The specific instrumentation approach depends on your subgraph's technology stack (Node.js, Python, Go, etc.). Refer to the [OpenTelemetry documentation](https://opentelemetry.io/docs/instrumentation/) for language-specific setup guides.

***

## Best Practices Summary

<CardGroup cols={2}>
  <Card title="Schema First" icon="shield-check">
    **Always validate before deploy**

    Use `wgc subgraph check` on every change.
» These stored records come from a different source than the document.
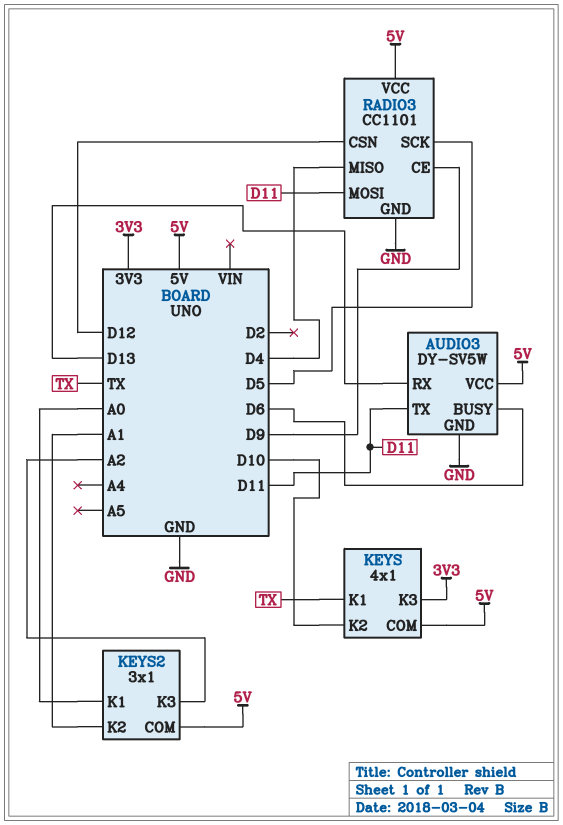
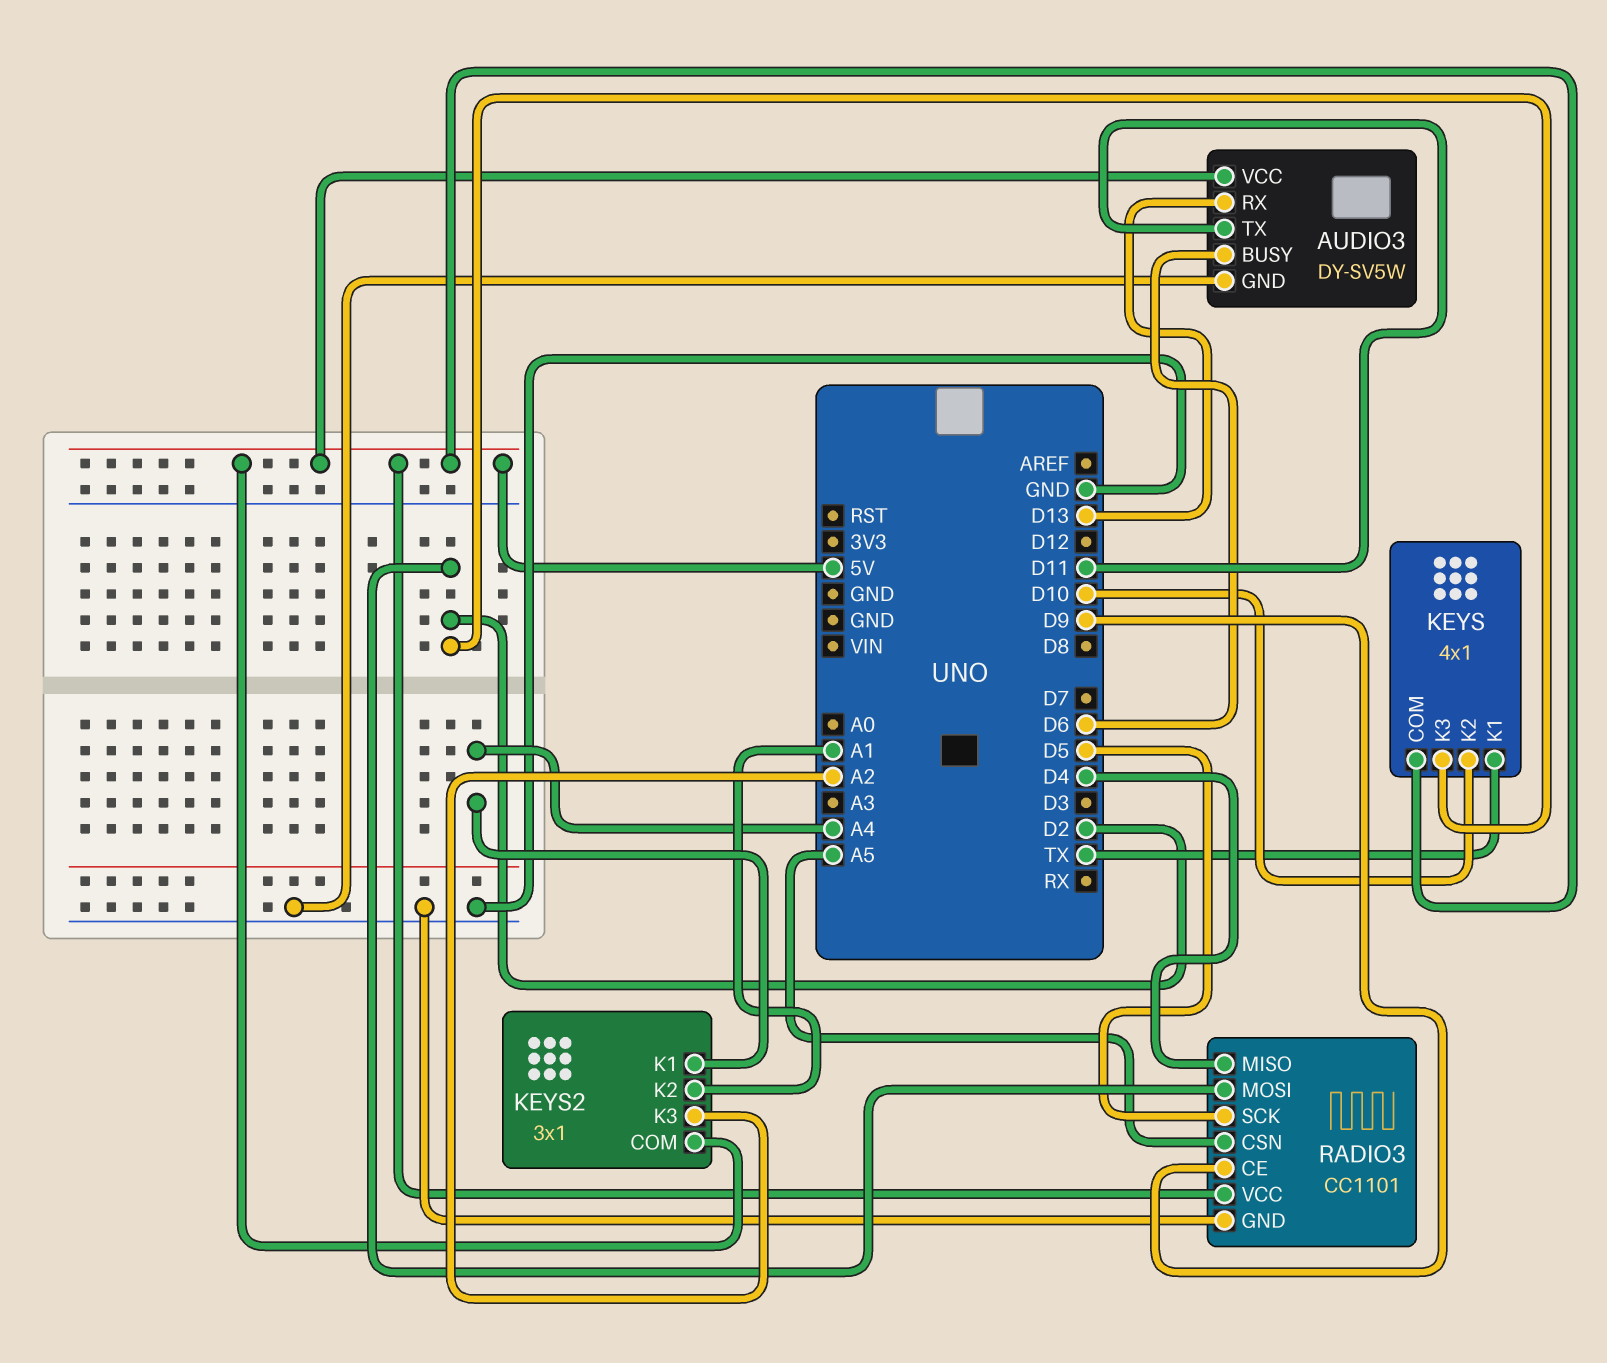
KEYS pin K3: 3V3 -> D2
KEYS2 pin K1: A0 -> A4
RADIO3 pin CSN: D12 -> A5
RADIO3 pin MOSI: D11 -> D2

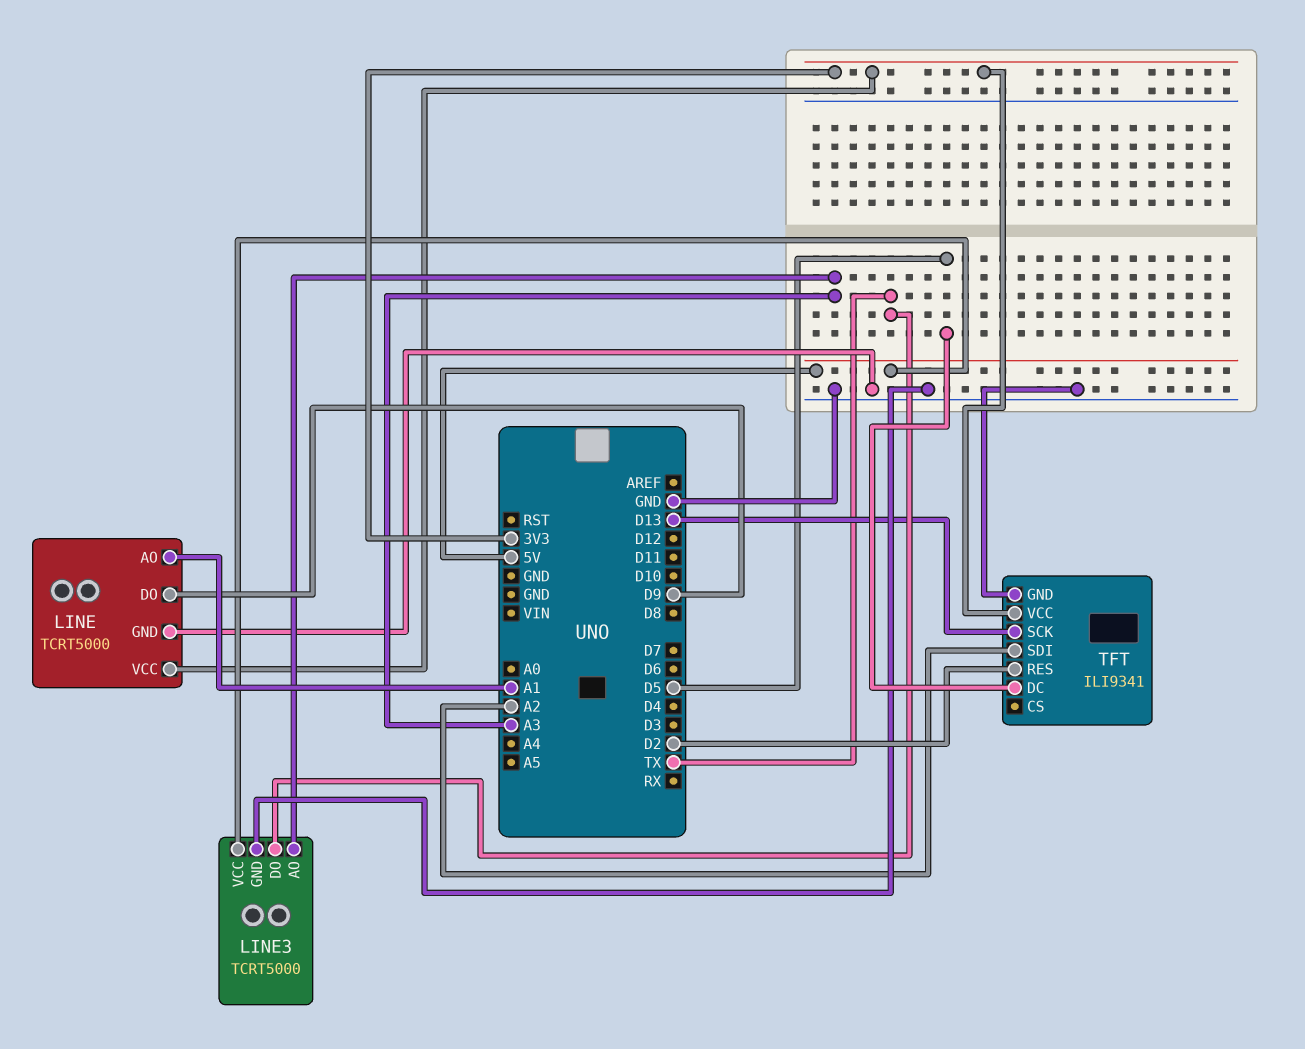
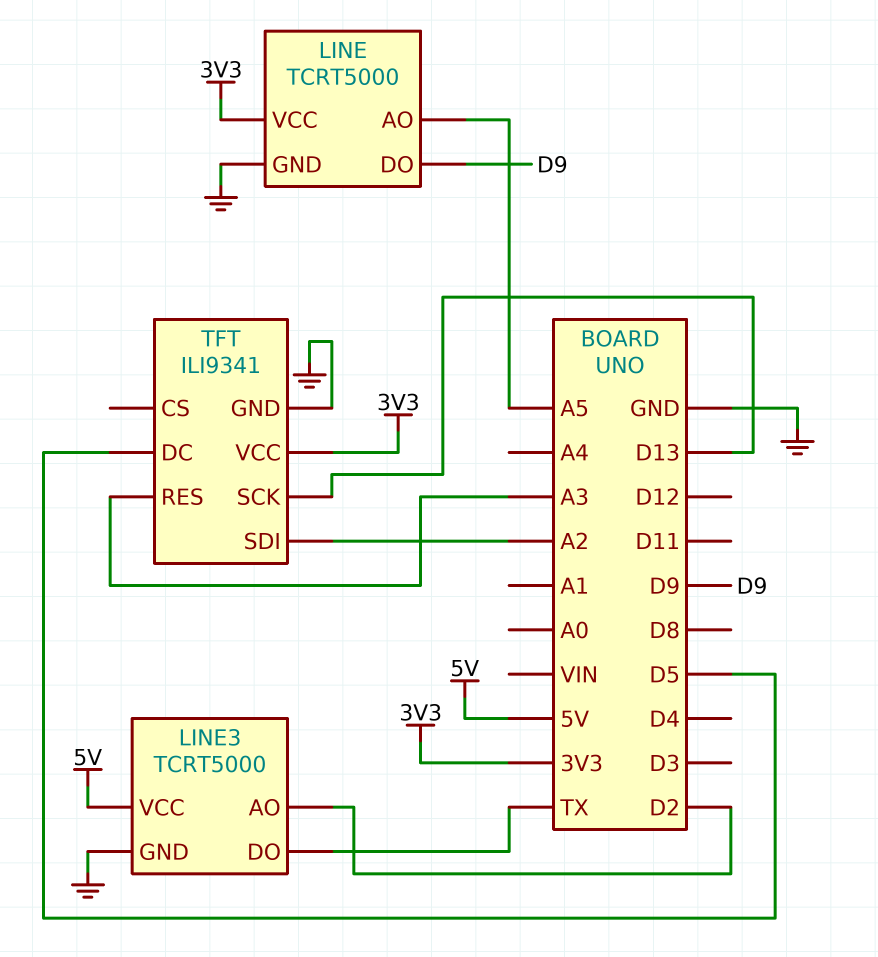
LINE pin AO: A1 -> A5
LINE3 pin AO: A3 -> D2
TFT pin RES: D2 -> A3

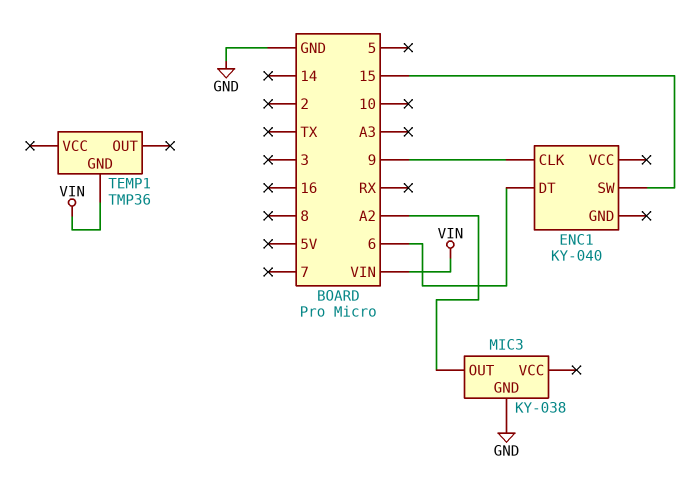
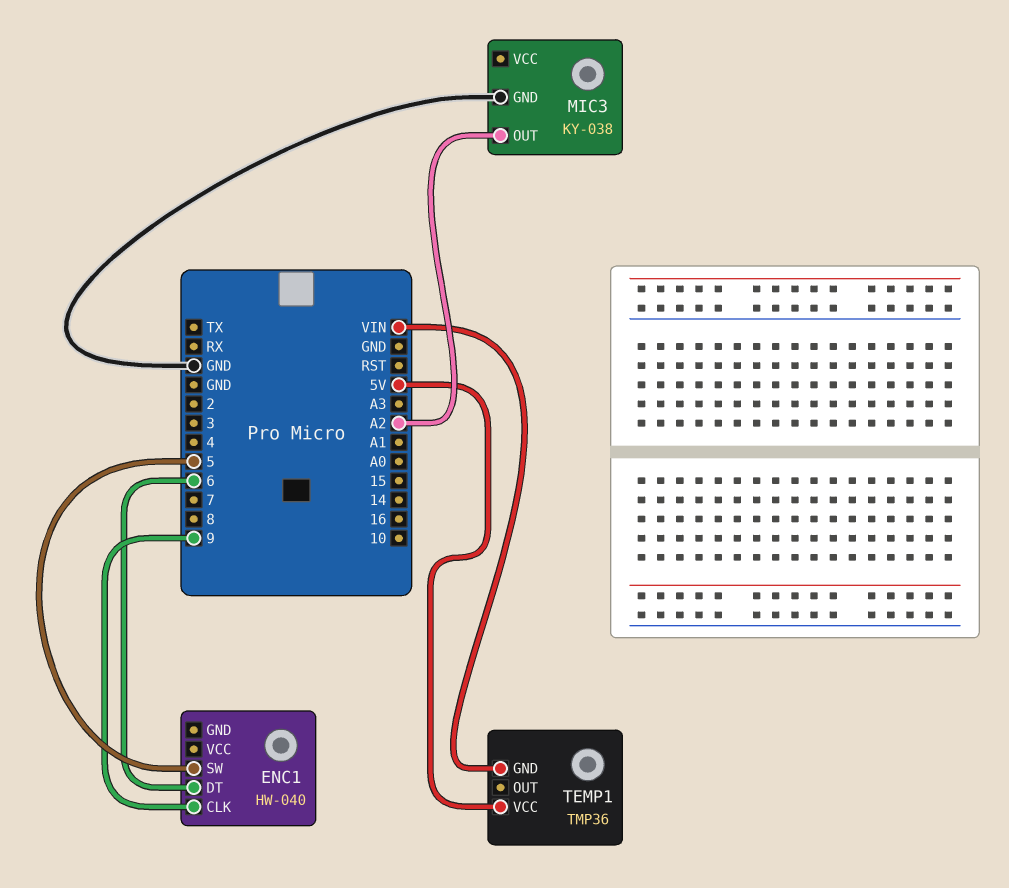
ENC1: KY-040 -> HW-040
ENC1 pin SW: 15 -> 5
TEMP1 pin VCC: none -> 5V

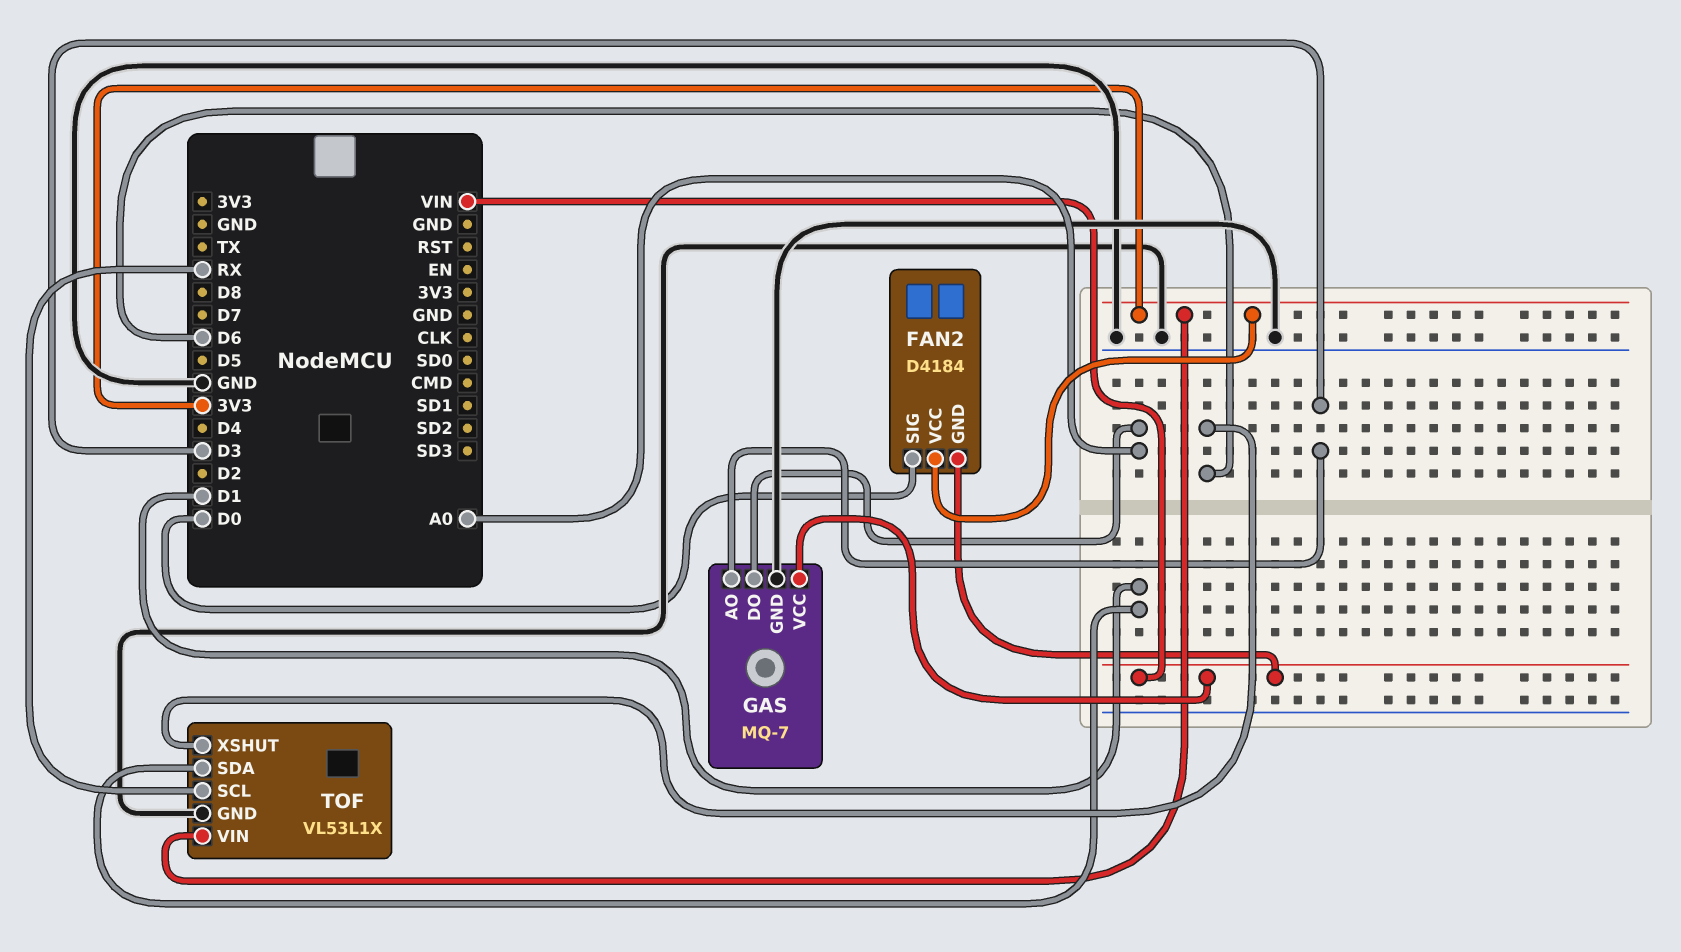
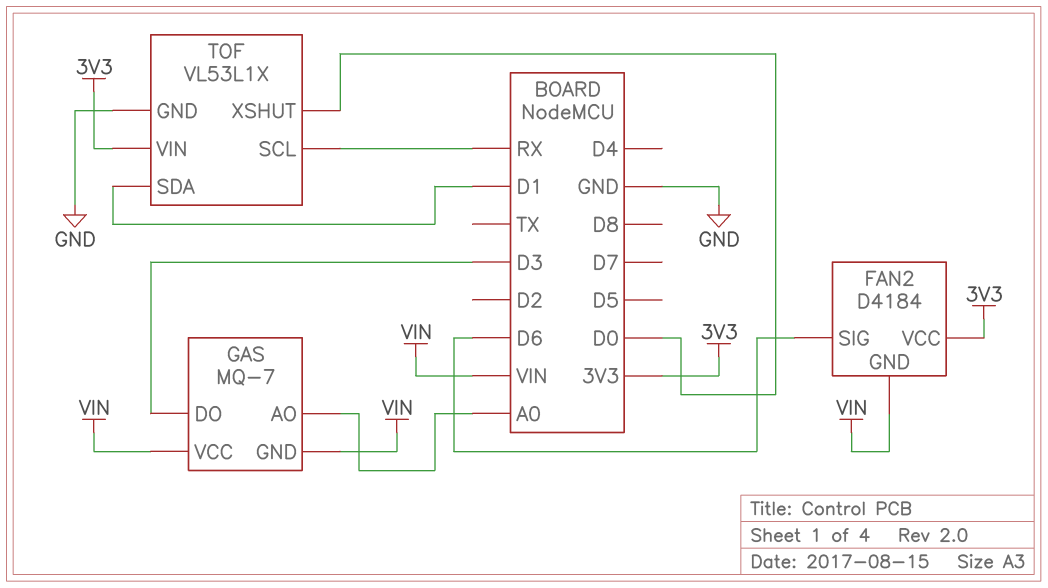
FAN2 pin SIG: D0 -> D6
GAS pin AO: D3 -> A0
GAS pin DO: A0 -> D3
GAS pin GND: GND -> VIN
TOF pin XSHUT: D6 -> D0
Never skip validation.
  </Card>

  <Card title="Code Then Schema" icon="arrow-right">
    **Deploy in the right order**

    Deploy service code first, verify health, then publish schema.
  </Card>

  <Card title="Environment Isolation" icon="object-ungroup">
    **Use separate namespaces**

    Keep dev, staging, and production completely isolated.
  </Card>

  <Card title="Automate Safety" icon="robot">
    **Build checks into CI/CD**

    Make safety checks automatic, not manual processes.
  </Card>

  <Card title="Monitor Everything" icon="chart-line">
    **Comprehensive observability**

    Track errors, latency, and schema usage across the entire graph.
  </Card>

  <Card title="Plan for Problems" icon="life-ring">
    **Prepare for issues**

    Have rollback procedures and incident response plans ready.
  </Card>
</CardGroup>

***

## What's Next?

You now have the foundation for safely deploying federated GraphQL. As you gain experience:

1. **Experiment** with advanced features like [feature flags](/concepts/feature-flags)
2. **Optimize** your monitoring and alerting based on real usage patterns
3. **Refine** your canary deployment strategy for your specific needs
4. **Share** your learnings with other teams adopting federation

Remember: **Safety first, speed second.** A robust deployment process might seem slower initially, but it prevents the much larger costs of production incidents and helps you move faster in the long run.

Your federated GraphQL architecture is now ready to scale safely with your business needs.